В голосе капитана отчетливо слышалось острое как лезвие предостережение.
— Открыть огонь, — потухшим и лишенным тонов голосом сказал Солус.
ПЛОЩАДЬ была адским котлом, когда посреди щебенки и камней столкнулись силуэты в оттенках красного. Тысячная армия илотов Аркио в своих терракотовых робах и преданные космодесантники, которые дрались вместе с ними, налетели на Кровавых Ангелов Мефистона, и все вместе они стреляли и рубили Несущих Слово, роившихся на разбитой арене. Там не было плана битвы, не было точной тактики, чтоб окружить и сразить врага — вместо этого, каждая сторона была втянута в ужасно изнуряющую рукопашную схватку.

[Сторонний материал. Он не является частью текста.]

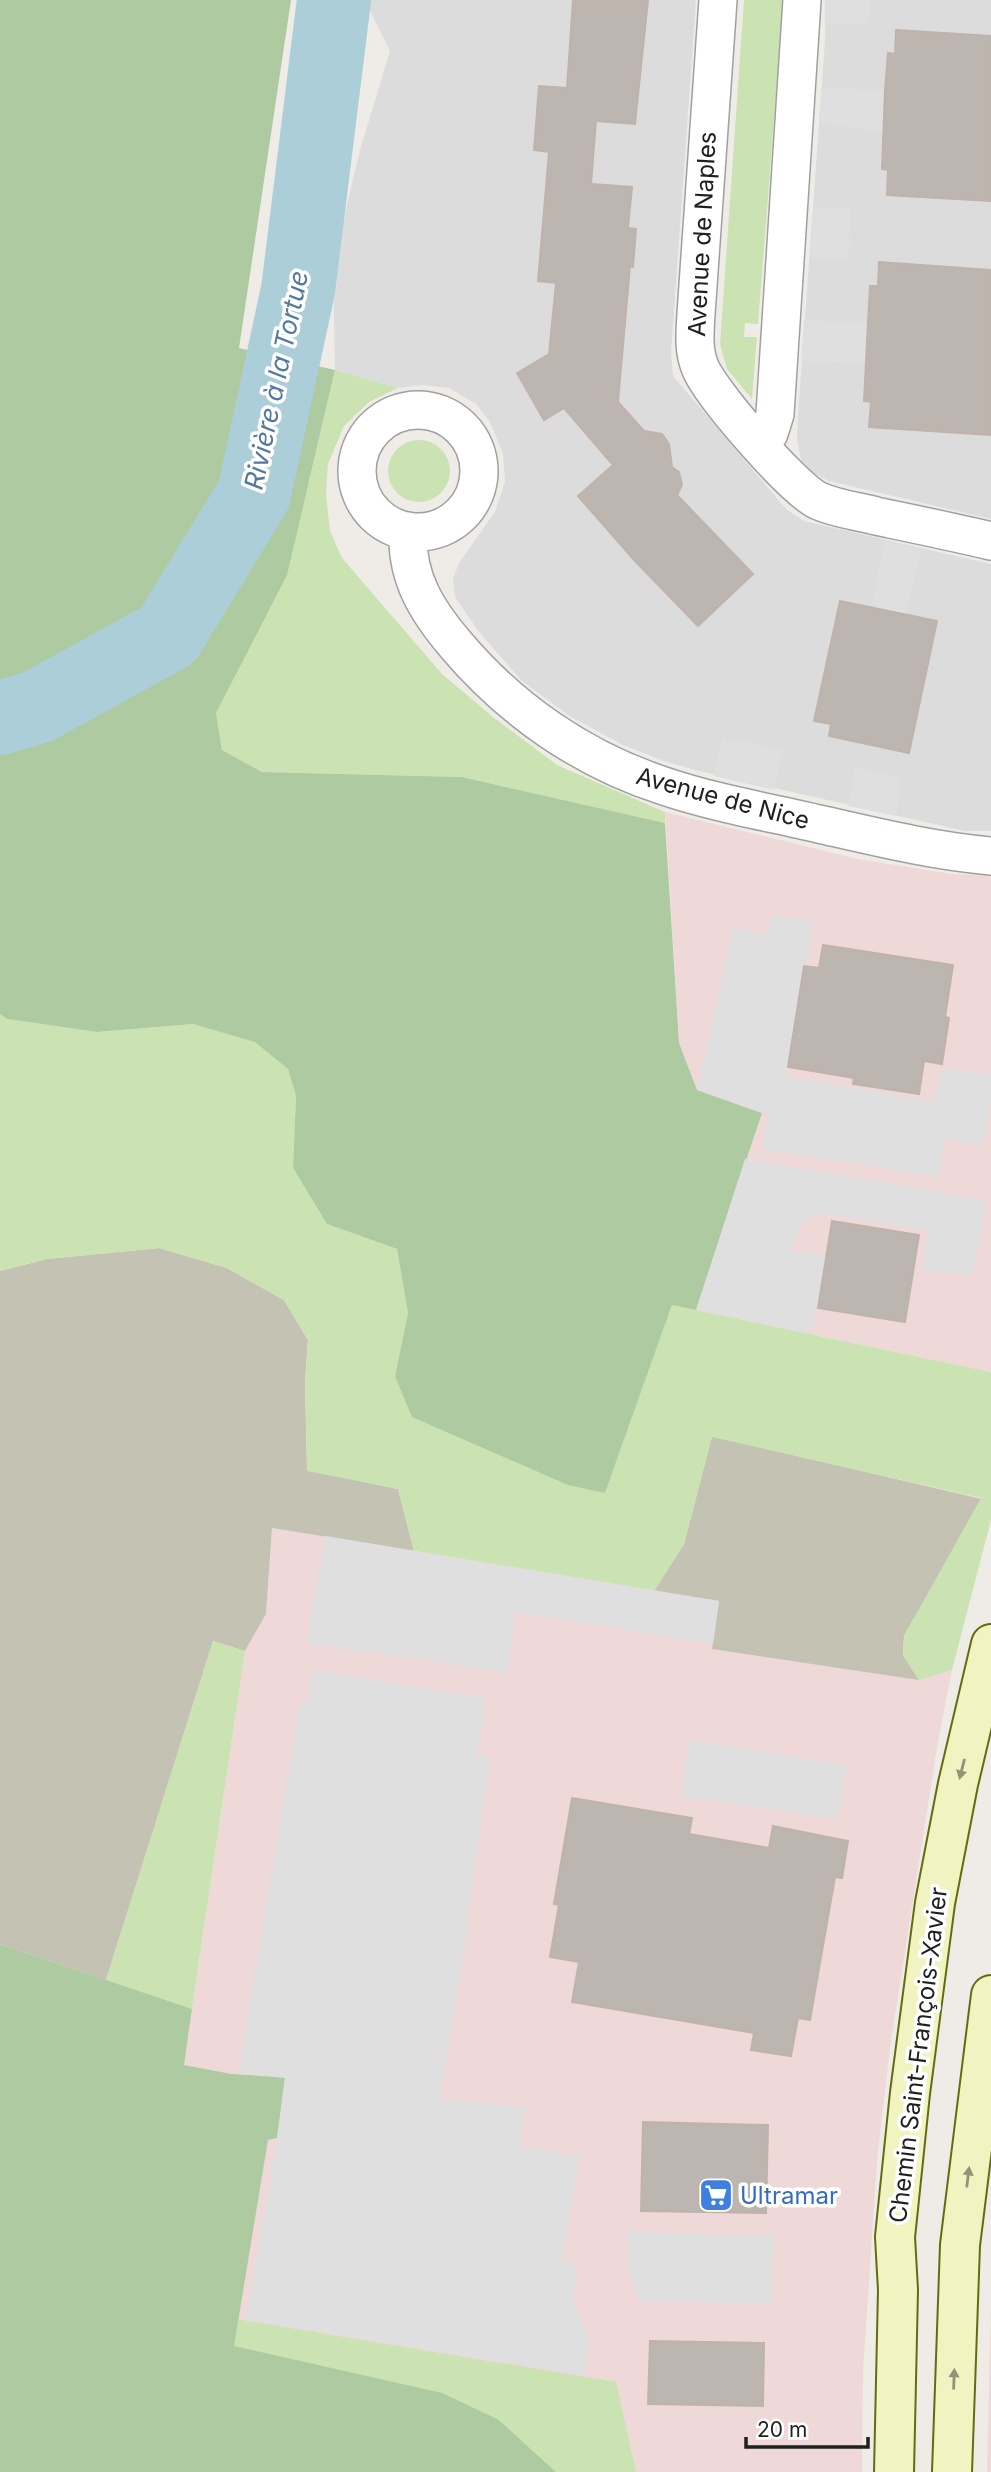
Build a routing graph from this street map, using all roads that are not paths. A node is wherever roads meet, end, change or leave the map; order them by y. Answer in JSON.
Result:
{"nodes":[{"id":1,"x":718,"y":0,"type":"edge"},
{"id":2,"x":802,"y":0,"type":"edge"},
{"id":3,"x":761,"y":446,"type":"junction"},
{"id":4,"x":408,"y":531,"type":"dead end"},
{"id":5,"x":991,"y":541,"type":"edge"},
{"id":6,"x":991,"y":856,"type":"edge"},
{"id":7,"x":991,"y":1644,"type":"edge"},
{"id":8,"x":984,"y":1702,"type":"edge"},
{"id":9,"x":991,"y":1995,"type":"edge"},
{"id":10,"x":894,"y":2472,"type":"edge"},
{"id":11,"x":952,"y":2472,"type":"edge"}],
"edges":[{"from":1,"to":3,"type":"street","name":"Avenue de Naples"},
{"from":2,"to":3,"type":"street"},
{"from":3,"to":5,"type":"street","name":"Avenue de Naples"},
{"from":4,"to":6,"type":"street","name":"Avenue de Nice"},
{"from":7,"to":8,"type":"street","name":"Chemin Saint-François-Xavier"},
{"from":8,"to":10,"type":"street","name":"Chemin Saint-François-Xavier","one_way":true},
{"from":11,"to":9,"type":"street","one_way":true}]}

Площадь наполнилась выстрелами и криками, когда люди и предатели сошлись вместе чтоб убивать или быть убитыми.
В гуще боя Рафен был водоворотом разрушения, силовой меч раскалился в его руке, когда он разрубал на части фанатиков и вскрывал десантников Хаоса. В равной мере, темное очарование битвы было возбуждающим и отталкивающим, обжигающий поток адреналина с призрачной нежностью захлестнул его. Неистовая битва уже захватила треснутые и разрушенные стены площади и окружающие улицы. Некоторые воины Мефистона — ветераны-штурмовики, в своих характерных шлемах желтого цвета солнечных лучей — взлетели на своих прыжковых ранцах. У них было плазменное вооружение и огнеметы, они выискивали ракетчиков, все еще прятавшихся в руинах и окунали их в жидкое пламя. Ветер разносил запах жареного мяса и, похожий на хруст костей, треск сверхперегретого керамита.

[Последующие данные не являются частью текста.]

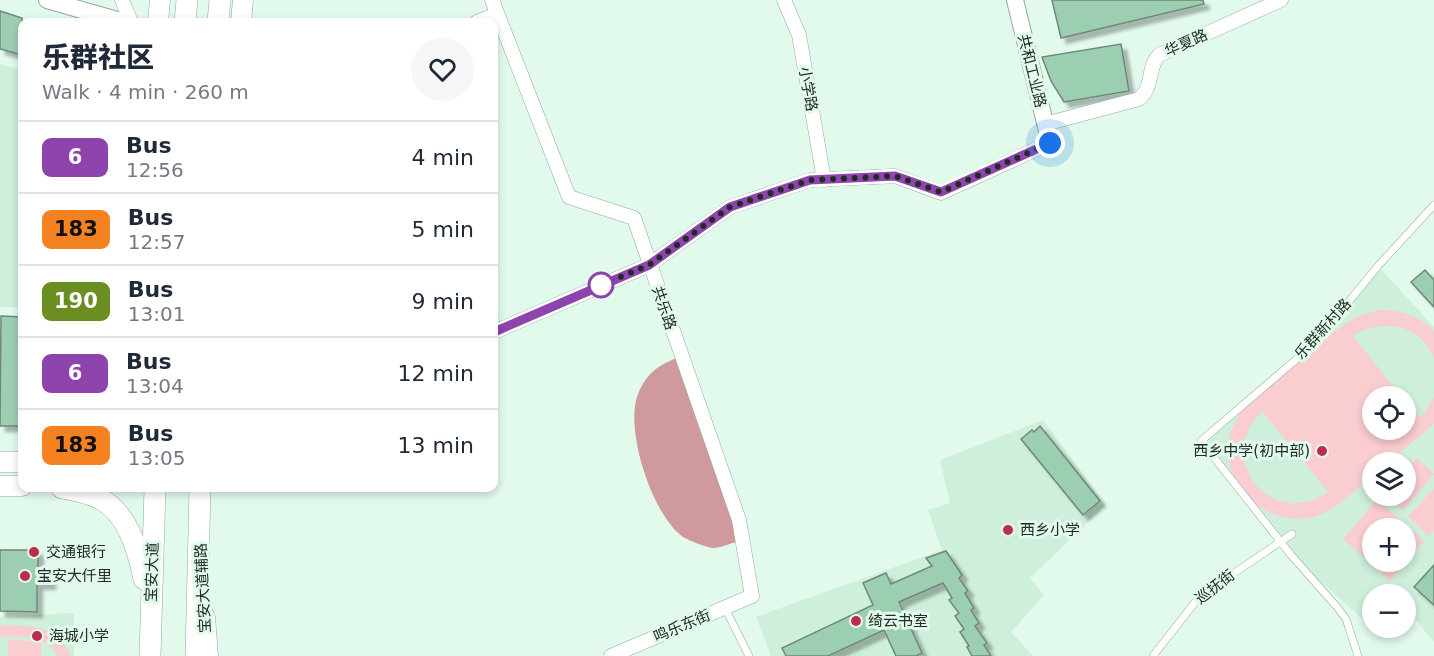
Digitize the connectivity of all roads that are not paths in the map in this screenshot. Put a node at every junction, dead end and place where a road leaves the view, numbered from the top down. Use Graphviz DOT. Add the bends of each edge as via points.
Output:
graph roads {
  1 [pos="46,0"];
  2 [pos="123,0"];
  3 [pos="160,0"];
  4 [pos="187,0"];
  5 [pos="220,0"];
  6 [pos="243,0"];
  7 [pos="492,0"];
  8 [pos="784,0"];
  9 [pos="1015,0"];
  10 [pos="1281,0"];
  11 [pos="497,14"];
  12 [pos="110,18"];
  13 [pos="130,18"];
  14 [pos="158,18"];
  15 [pos="185,18"];
  16 [pos="218,18"];
  17 [pos="241,18"];
  18 [pos="487,18"];
  19 [pos="1045,124"];
  20 [pos="1050,143"];
  21 [pos="824,180"];
  22 [pos="1434,205"];
  23 [pos="649,265"];
  24 [pos="498,330"];
  25 [pos="0,462"];
  26 [pos="18,462"];
  27 [pos="0,486"];
  28 [pos="18,486"];
  29 [pos="76,492"];
  30 [pos="155,492"];
  31 [pos="200,492"];
  32 [pos="199,519"];
  33 [pos="1292,534"];
  34 [pos="1281,542"];
  35 [pos="752,596"];
  36 [pos="725,608"];
  37 [pos="150,611"];
  38 [pos="146,656"];
  39 [pos="150,656"];
  40 [pos="196,656"];
  41 [pos="208,656"];
  42 [pos="611,656"];
  43 [pos="749,656"];
  44 [pos="1153,656"];
  45 [pos="1358,656"];
  1 -- 12 [label="street"];
  2 -- 13 [label="street"];
  3 -- 14 [label="main road"];
  4 -- 15 [label="main road"];
  5 -- 16 [label="main road"];
  6 -- 17 [label="main road"];
  7 -- 11 [label="street, 共乐路"];
  8 -- 21 [label="street, 小学路" via="799,35"];
  9 -- 19 [label="street, 共和工业路"];
  10 -- 19 [label="street, 华夏路" via="1159,54 1148,88 1139,99"];
  11 -- 18 [label="street"];
  11 -- 23 [label="street, 共乐路" via="569,197 634,218"];
  19 -- 20 [label="street, 共和工业路"];
  20 -- 21 [label="street" via="941,192 895,176"];
  21 -- 23 [label="street" via="810,180 730,207"];
  22 -- 34 [label="lane, 乐群新村路" via="1312,345 1201,441"];
  23 -- 24 [label="street"];
  23 -- 35 [label="street, 共乐路" via="739,520"];
  25 -- 26 [label="main road"];
  27 -- 28 [label="main road"];
  29 -- 37 [label="main road" via="98,498 128,528 141,564"];
  30 -- 37 [label="main road, 宝安大道"];
  31 -- 32 [label="main road"];
  32 -- 40 [label="main road"];
  32 -- 41 [label="main road, 宝安大道辅路"];
  33 -- 34 [label="lane, 巡抚街"];
  34 -- 44 [label="lane, 巡抚街" via="1200,596"];
  34 -- 45 [label="lane" via="1346,619"];
  35 -- 36 [label="street, 鸣乐东街"];
  36 -- 42 [label="street, 鸣乐东街"];
  36 -- 43 [label="lane"];
  37 -- 38 [label="main road"];
  37 -- 39 [label="main road, 宝安大道"];
}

Кинжалы и рабочий инструмент, превращенный в дубины, шумно застучали по силовой броне Рафена, когда группа воинов Аркио попыталась окружить его и повалить на землю. От их идиотизма Рафен грубо рассмеялся; он испытывал к этим глупцам жалость, они охотно верили фонтанирующему догмами Сахиилу. Быстрыми и экономичными движениями, он использовал каждую часть силового меча, чтоб разделаться с ними, ломая черепа тупым концом меча и эфесом, раскалывая туловища острой кромкой, разбивая грудные клетки шипастой гардой. Если эти имбецилы хотели умереть во имя их фальшивой мессии, тогда Рафен более чем охотно поможет им в этом.

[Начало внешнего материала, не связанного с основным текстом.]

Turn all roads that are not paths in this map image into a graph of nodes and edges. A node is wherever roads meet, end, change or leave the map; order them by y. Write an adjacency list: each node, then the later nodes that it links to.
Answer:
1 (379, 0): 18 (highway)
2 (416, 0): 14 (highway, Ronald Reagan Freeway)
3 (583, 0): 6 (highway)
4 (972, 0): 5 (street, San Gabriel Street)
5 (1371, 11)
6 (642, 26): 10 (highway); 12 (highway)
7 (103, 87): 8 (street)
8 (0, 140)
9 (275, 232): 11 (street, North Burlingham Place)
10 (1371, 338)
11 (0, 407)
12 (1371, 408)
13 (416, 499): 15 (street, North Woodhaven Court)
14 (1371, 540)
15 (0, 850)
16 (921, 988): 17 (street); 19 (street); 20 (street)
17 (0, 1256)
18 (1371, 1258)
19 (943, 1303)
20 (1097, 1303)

Схватка то нарастала, то убывала, двигаясь подобно приливам океана. Топким болотом налетали на него фигуры, пресс из стали и плоти заставлял Рафена пошатываться. Где-то в гуще боя он потерял свой шлем. Несколько раз он был вынужден останавливаться и искать направление, и несколько раз он едва уводил смертельный удар от десантников из отряда Мефистона. Рафен уже удостоверился, что не допустит такую же ошибку, выжигая эмблему копья и ореола со своего наплечника отброшенным ручным огнеметом. Грязный, черный шрам от ожога на его боевой броне парадоксально заставил его почувствовать себя чище, как будто прикосновение горящего прометия выжгло порчу и развращенность Штеля.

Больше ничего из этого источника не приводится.